» Supplied passage:

Infrastructure is finally at the center of U.S. political discourse. But debates about the border wall aren’t what Oregon Rep. Peter DeFazio, the new chairman of the House’s transportation and infrastructure committee, wants to talk about. He wants to sound the alarm about the backlog of repairs fueling an economic—and environmental—crisis.
“If we don’t make these investments, we’re going to become more carbon-intensive, in terms of transportation, and have the potential for economic catastrophe when something like the tunnels under the Hudson River go down,” says DeFazio. “I’m going to approach it from a very hard-hearted way: Boy, you’re stupid if you don’t make these investments.”
DeFazio has spent much of his career working on bipartisan plans to boost spending on important transportation projects. He takes control of the Transportation and Infrastructure Committee during a pivotal time, when technology advances, long-term funding issues, and climate change demand a comprehensive, forward-thinking plan.
After last November’s elections, the congressman said he hoped to pass a new infrastructure bill through the House in the first six months of the new Congress. While the shutdown has changed his calculations—DeFazio has spent the last few weeks working to get back pay and benefits to federal workers, including members of the Coast Guard and TSA—he plans to meet with the committee this Thursday and plan its first hearing.
Curbed spoke to DeFazio about his plans for the transportation committee, how new technology is changing the game, and an easy way to improve Congressional cooperation.

Items listed in a dataset:

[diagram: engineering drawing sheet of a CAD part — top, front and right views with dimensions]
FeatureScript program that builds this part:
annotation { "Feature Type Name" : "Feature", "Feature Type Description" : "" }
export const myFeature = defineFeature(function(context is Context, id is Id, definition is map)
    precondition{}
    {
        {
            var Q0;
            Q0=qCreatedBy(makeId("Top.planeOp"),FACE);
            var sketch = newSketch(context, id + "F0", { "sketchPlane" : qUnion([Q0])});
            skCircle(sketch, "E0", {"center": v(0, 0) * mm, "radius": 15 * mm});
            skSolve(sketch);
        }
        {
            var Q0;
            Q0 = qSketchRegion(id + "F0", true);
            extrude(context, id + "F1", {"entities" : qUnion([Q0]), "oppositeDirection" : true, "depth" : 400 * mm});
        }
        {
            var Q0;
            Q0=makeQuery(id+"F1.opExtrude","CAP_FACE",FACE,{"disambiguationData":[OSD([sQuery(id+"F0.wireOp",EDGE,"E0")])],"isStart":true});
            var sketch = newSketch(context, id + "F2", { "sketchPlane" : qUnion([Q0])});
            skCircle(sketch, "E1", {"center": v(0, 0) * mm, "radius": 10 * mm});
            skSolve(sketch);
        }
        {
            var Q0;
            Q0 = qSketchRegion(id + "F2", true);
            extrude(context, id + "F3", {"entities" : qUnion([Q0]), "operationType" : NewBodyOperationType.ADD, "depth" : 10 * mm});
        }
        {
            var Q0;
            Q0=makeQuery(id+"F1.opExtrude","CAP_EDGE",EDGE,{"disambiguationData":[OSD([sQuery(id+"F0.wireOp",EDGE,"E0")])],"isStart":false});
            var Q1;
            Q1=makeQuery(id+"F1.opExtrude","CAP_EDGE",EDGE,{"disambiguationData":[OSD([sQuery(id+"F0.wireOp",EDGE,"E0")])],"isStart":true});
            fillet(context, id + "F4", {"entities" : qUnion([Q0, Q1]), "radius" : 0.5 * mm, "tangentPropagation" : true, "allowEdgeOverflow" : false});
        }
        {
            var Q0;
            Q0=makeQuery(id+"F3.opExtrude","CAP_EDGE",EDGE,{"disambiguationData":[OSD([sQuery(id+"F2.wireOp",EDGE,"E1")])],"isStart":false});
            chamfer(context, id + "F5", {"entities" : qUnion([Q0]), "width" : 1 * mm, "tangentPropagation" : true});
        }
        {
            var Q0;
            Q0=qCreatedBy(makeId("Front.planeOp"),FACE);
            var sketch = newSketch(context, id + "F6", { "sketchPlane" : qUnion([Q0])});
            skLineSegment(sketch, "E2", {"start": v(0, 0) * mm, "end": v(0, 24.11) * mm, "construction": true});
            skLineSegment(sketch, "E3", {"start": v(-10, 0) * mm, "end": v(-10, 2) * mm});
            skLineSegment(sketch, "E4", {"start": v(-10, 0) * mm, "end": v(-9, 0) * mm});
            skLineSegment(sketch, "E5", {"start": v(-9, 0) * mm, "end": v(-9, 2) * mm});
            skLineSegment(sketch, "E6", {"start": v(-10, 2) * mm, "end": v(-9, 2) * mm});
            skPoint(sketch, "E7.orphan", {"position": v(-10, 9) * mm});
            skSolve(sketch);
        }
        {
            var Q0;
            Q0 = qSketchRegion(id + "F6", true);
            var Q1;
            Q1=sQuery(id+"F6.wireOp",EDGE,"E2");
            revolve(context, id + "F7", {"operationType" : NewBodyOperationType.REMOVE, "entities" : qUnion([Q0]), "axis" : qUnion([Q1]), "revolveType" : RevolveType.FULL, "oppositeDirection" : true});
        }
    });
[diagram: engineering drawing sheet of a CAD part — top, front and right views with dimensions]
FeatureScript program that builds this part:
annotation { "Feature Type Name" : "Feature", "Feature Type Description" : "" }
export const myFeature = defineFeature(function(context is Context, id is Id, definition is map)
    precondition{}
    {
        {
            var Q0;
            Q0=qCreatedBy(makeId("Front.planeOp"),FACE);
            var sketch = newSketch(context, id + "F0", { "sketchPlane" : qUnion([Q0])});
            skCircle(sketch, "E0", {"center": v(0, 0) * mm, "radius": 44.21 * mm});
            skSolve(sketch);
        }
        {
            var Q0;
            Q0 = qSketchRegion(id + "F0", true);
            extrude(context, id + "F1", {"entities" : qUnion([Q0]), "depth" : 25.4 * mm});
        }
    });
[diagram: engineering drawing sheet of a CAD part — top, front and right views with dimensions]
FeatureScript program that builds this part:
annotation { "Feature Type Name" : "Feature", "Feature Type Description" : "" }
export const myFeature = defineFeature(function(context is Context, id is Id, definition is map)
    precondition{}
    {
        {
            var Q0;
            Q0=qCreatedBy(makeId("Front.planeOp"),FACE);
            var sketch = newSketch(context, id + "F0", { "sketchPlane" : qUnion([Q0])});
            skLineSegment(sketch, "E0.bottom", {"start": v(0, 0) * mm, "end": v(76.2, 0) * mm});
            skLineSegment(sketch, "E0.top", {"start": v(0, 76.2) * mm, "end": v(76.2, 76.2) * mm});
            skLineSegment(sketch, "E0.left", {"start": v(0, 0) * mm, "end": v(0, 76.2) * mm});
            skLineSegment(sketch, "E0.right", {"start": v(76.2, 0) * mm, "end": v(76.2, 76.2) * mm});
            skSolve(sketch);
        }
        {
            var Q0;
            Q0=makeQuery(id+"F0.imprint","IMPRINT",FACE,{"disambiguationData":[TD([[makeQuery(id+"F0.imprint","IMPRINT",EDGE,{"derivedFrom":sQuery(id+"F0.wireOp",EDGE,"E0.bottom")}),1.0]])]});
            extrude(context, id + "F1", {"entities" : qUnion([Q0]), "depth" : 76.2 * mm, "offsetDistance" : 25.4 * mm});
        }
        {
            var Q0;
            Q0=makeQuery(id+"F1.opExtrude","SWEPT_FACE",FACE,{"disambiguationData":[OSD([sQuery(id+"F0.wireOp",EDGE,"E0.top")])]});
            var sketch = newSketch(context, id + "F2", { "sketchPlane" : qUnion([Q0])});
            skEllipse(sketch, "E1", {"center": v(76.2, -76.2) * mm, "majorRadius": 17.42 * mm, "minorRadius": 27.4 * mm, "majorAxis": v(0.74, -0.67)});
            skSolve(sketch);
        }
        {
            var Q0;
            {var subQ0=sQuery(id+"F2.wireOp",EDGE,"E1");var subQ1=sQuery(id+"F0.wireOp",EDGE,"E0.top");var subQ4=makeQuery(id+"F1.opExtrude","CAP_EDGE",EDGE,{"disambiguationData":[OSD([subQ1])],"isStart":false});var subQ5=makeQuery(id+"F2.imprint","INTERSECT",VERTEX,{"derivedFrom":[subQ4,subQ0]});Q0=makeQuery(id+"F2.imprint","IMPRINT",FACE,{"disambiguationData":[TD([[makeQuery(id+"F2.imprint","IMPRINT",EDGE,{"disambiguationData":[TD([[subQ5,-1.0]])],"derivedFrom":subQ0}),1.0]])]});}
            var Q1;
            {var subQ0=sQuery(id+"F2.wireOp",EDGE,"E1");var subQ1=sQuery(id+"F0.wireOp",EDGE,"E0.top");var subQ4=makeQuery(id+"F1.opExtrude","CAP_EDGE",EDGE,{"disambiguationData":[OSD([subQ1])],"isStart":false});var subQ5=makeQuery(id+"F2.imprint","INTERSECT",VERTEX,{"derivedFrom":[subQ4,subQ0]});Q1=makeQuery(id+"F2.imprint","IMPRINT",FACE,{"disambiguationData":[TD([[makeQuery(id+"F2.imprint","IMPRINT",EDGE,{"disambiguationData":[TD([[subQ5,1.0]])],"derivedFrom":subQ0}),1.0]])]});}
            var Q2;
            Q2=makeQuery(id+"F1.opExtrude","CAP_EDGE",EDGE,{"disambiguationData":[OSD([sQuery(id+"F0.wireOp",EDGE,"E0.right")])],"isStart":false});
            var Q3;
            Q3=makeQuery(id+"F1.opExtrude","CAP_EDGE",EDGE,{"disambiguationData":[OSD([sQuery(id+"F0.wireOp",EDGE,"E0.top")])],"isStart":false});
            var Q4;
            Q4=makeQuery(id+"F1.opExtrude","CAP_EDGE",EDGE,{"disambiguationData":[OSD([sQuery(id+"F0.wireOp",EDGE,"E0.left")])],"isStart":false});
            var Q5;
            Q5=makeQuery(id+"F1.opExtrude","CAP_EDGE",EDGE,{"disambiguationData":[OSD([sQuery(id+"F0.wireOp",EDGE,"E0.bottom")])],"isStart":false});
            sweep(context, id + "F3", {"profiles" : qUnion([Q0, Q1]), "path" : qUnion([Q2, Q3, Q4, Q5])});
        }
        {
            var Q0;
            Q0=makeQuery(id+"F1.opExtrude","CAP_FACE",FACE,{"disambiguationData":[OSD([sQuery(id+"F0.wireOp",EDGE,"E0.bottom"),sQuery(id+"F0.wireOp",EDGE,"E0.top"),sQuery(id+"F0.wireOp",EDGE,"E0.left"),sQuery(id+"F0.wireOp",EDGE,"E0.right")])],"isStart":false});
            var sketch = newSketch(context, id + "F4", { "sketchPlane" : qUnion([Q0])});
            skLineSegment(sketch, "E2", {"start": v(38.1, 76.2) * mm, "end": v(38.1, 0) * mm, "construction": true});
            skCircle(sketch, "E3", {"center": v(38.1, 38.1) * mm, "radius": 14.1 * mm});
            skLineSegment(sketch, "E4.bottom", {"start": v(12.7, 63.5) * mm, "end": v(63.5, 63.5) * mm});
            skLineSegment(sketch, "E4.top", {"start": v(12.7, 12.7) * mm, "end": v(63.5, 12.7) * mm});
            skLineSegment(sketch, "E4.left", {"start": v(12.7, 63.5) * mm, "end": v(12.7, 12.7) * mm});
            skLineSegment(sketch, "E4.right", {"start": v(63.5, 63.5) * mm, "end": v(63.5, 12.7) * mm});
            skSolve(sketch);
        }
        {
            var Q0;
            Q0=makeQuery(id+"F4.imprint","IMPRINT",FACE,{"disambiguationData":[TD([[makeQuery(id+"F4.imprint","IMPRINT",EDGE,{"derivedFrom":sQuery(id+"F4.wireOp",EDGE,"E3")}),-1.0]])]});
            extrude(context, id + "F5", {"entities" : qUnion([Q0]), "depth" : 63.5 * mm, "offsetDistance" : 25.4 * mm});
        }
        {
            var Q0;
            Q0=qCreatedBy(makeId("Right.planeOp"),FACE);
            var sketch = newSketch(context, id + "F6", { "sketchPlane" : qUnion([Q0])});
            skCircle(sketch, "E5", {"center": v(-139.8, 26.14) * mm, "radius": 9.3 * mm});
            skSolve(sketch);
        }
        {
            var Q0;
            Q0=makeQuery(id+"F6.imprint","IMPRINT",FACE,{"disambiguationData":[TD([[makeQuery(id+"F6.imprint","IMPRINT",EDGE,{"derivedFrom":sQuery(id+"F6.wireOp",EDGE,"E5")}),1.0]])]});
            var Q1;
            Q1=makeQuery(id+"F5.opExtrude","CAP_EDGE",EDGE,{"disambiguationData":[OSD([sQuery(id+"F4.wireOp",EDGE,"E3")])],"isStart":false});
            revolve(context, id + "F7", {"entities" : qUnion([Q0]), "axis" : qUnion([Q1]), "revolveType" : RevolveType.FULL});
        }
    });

» Goals:
(A) Answer these questions using the infrastructure article:
(i) Which state does DeFazio represent?
(ii) What did DeFazio hope to pass through the House in the first six months of the new Congress?
(iii) When does DeFazio plan to meet with the committee?
(B) According to the infrastructure article, which things demand a comprehensive, forward-thinking plan?
(C) In the infrastructure article, can you retype the passage from "DeFazio has spent much" up to and including "its first hearing."?

» Answers for this exercise:
(A)
(i) Oregon
(ii) A new infrastructure bill
(iii) This Thursday

(B)
- Technology advances
- Long-term funding issues
- Climate change

(C)
DeFazio has spent much of his career working on bipartisan plans to boost spending on important transportation projects. He takes control of the Transportation and Infrastructure Committee during a pivotal time, when technology advances, long-term funding issues, and climate change demand a comprehensive, forward-thinking plan.
After last November’s elections, the congressman said he hoped to pass a new infrastructure bill through the House in the first six months of the new Congress. While the shutdown has changed his calculations—DeFazio has spent the last few weeks working to get back pay and benefits to federal workers, including members of the Coast Guard and TSA—he plans to meet with the committee this Thursday and plan its first hearing.